Return each entry below exactly. Skip the images.

Revision tracking records
○ ○ ○
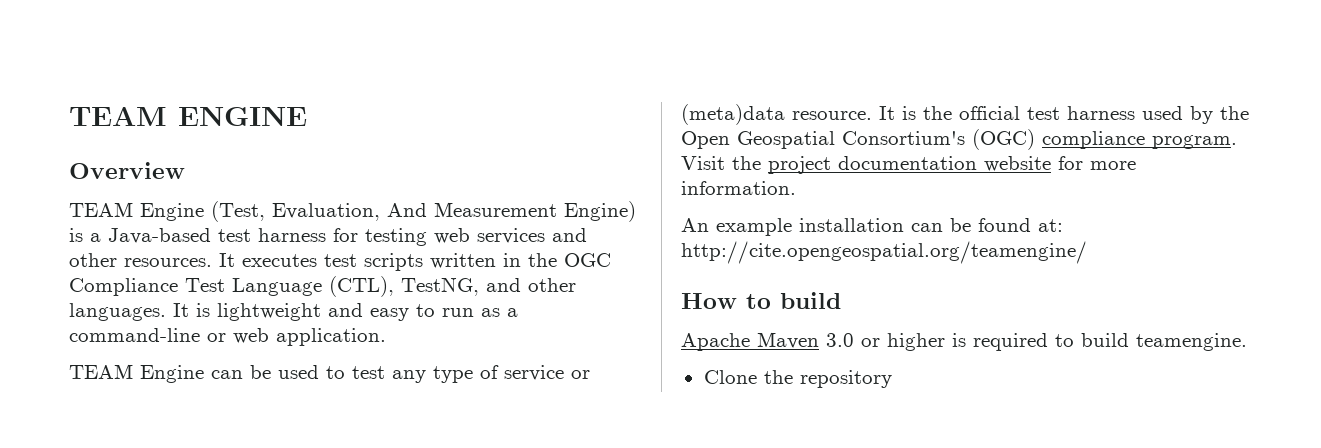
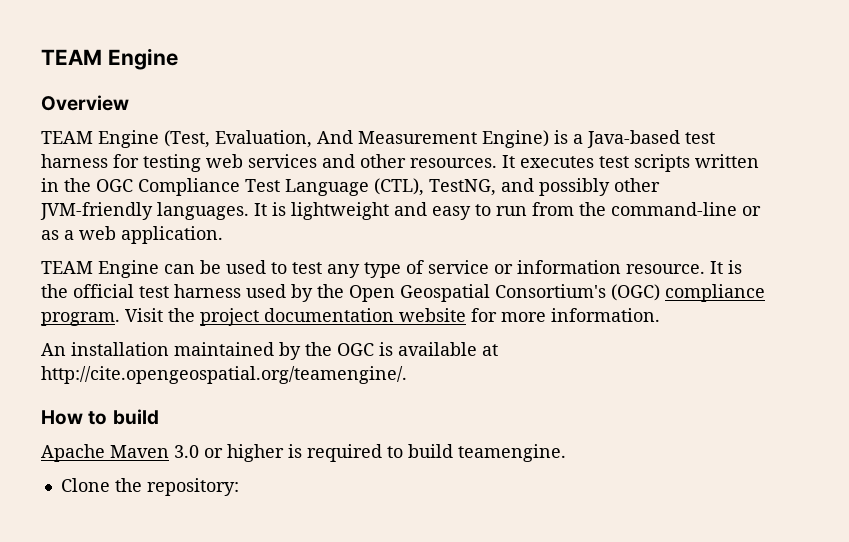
[69,107,307,126] TEAM ENGINE -> [41,48,178,70] TEAM Engine
[528,278,576,292] other -> [539,178,660,196] [40,202,153,220] possibly other JVM-friendly
[481,308,518,317] [69,328,226,342] as a command-line or -> [532,202,761,216] [41,230,74,240] from the command-line or as a
[681,104,785,125] (meta)data -> [517,260,621,274] information
[716,218,1063,236] [681,241,1087,264] example installation can be found at: http://cite.opengeospatial.org/teamengine/ -> [71,342,498,360] [41,366,407,384] installation maintained by the OGC is available at http://cite.opengeospatial.org/teamengine/.
[799,370,892,388] repository -> [146,478,239,496] repository:

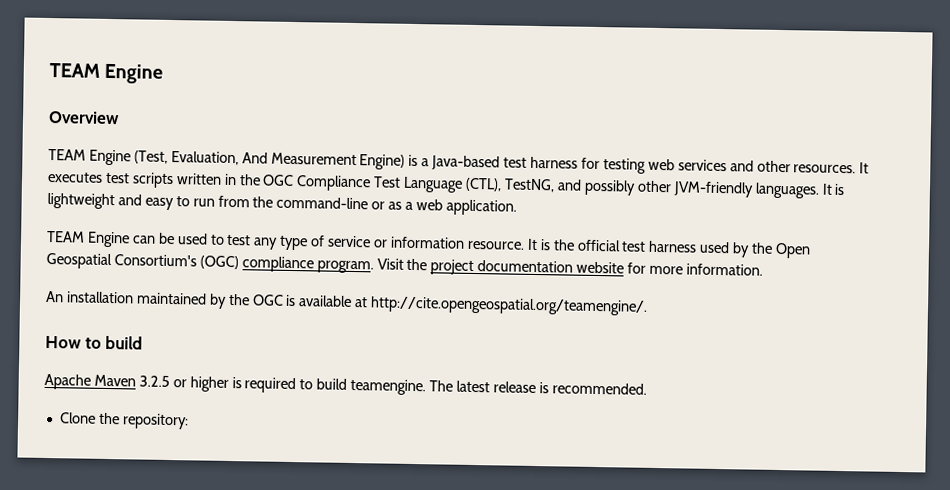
[174,445,199,458] 3.0 -> [138,375,170,388] 3.2.5
(566, 453) none -> [429,380,647,395] The latest release is recommended.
○ ○ ○
* Answer to the problem
[69,107,307,126] TEAM ENGINE -> [41,48,178,70] TEAM Engine
[528,278,576,292] other -> [539,178,660,196] [40,202,153,220] possibly other JVM-friendly
[481,308,518,317] [69,328,226,342] as a command-line or -> [532,202,761,216] [41,230,74,240] from the command-line or as a
[681,104,785,125] (meta)data -> [517,260,621,274] information
[716,218,1063,236] [681,241,1087,264] example installation can be found at: http://cite.opengeospatial.org/teamengine/ -> [71,342,498,360] [41,366,407,384] installation maintained by the OGC is available at http://cite.opengeospatial.org/teamengine/.
[799,370,892,388] repository -> [146,478,239,496] repository:

[174,445,199,458] 3.0 -> [138,375,170,388] 3.2.5
(566, 453) none -> [429,380,647,395] The latest release is recommended.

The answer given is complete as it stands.